*** Begin section ***
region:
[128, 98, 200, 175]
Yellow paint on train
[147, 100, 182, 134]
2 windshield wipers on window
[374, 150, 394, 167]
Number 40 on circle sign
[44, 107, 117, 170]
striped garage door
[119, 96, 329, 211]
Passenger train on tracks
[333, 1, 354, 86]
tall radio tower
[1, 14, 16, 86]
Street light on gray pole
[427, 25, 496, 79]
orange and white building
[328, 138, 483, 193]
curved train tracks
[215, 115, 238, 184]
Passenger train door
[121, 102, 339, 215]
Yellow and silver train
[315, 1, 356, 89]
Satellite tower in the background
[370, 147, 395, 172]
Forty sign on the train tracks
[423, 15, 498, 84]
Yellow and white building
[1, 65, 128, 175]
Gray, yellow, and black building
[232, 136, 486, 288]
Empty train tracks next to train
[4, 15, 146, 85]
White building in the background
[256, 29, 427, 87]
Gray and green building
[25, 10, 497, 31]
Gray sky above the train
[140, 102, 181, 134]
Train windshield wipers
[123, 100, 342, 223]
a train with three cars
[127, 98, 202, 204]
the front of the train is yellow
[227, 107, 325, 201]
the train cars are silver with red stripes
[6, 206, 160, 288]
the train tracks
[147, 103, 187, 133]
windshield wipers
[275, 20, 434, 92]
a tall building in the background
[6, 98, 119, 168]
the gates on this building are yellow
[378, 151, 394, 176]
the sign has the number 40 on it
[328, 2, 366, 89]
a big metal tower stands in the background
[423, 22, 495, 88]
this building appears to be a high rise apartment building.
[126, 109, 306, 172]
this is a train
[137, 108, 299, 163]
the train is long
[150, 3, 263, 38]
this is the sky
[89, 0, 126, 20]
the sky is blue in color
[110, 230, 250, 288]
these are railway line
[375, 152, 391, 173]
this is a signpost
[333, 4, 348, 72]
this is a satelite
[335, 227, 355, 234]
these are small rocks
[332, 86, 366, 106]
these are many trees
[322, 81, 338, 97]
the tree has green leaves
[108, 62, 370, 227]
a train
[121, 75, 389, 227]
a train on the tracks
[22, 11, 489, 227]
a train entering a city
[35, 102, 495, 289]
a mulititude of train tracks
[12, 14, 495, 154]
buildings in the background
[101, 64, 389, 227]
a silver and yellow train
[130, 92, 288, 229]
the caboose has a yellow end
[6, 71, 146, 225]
*** End section ***
ACTION ITEM: Copy out all of the data above line by line, with no changes.

TASK RESPONSE:
region:
[128, 98, 200, 175]
Yellow paint on train
[147, 100, 182, 134]
2 windshield wipers on window
[374, 150, 394, 167]
Number 40 on circle sign
[44, 107, 117, 170]
striped garage door
[119, 96, 329, 211]
Passenger train on tracks
[333, 1, 354, 86]
tall radio tower
[1, 14, 16, 86]
Street light on gray pole
[427, 25, 496, 79]
orange and white building
[328, 138, 483, 193]
curved train tracks
[215, 115, 238, 184]
Passenger train door
[121, 102, 339, 215]
Yellow and silver train
[315, 1, 356, 89]
Satellite tower in the background
[370, 147, 395, 172]
Forty sign on the train tracks
[423, 15, 498, 84]
Yellow and white building
[1, 65, 128, 175]
Gray, yellow, and black building
[232, 136, 486, 288]
Empty train tracks next to train
[4, 15, 146, 85]
White building in the background
[256, 29, 427, 87]
Gray and green building
[25, 10, 497, 31]
Gray sky above the train
[140, 102, 181, 134]
Train windshield wipers
[123, 100, 342, 223]
a train with three cars
[127, 98, 202, 204]
the front of the train is yellow
[227, 107, 325, 201]
the train cars are silver with red stripes
[6, 206, 160, 288]
the train tracks
[147, 103, 187, 133]
windshield wipers
[275, 20, 434, 92]
a tall building in the background
[6, 98, 119, 168]
the gates on this building are yellow
[378, 151, 394, 176]
the sign has the number 40 on it
[328, 2, 366, 89]
a big metal tower stands in the background
[423, 22, 495, 88]
this building appears to be a high rise apartment building.
[126, 109, 306, 172]
this is a train
[137, 108, 299, 163]
the train is long
[150, 3, 263, 38]
this is the sky
[89, 0, 126, 20]
the sky is blue in color
[110, 230, 250, 288]
these are railway line
[375, 152, 391, 173]
this is a signpost
[333, 4, 348, 72]
this is a satelite
[335, 227, 355, 234]
these are small rocks
[332, 86, 366, 106]
these are many trees
[322, 81, 338, 97]
the tree has green leaves
[108, 62, 370, 227]
a train
[121, 75, 389, 227]
a train on the tracks
[22, 11, 489, 227]
a train entering a city
[35, 102, 495, 289]
a mulititude of train tracks
[12, 14, 495, 154]
buildings in the background
[101, 64, 389, 227]
a silver and yellow train
[130, 92, 288, 229]
the caboose has a yellow end
[6, 71, 146, 225]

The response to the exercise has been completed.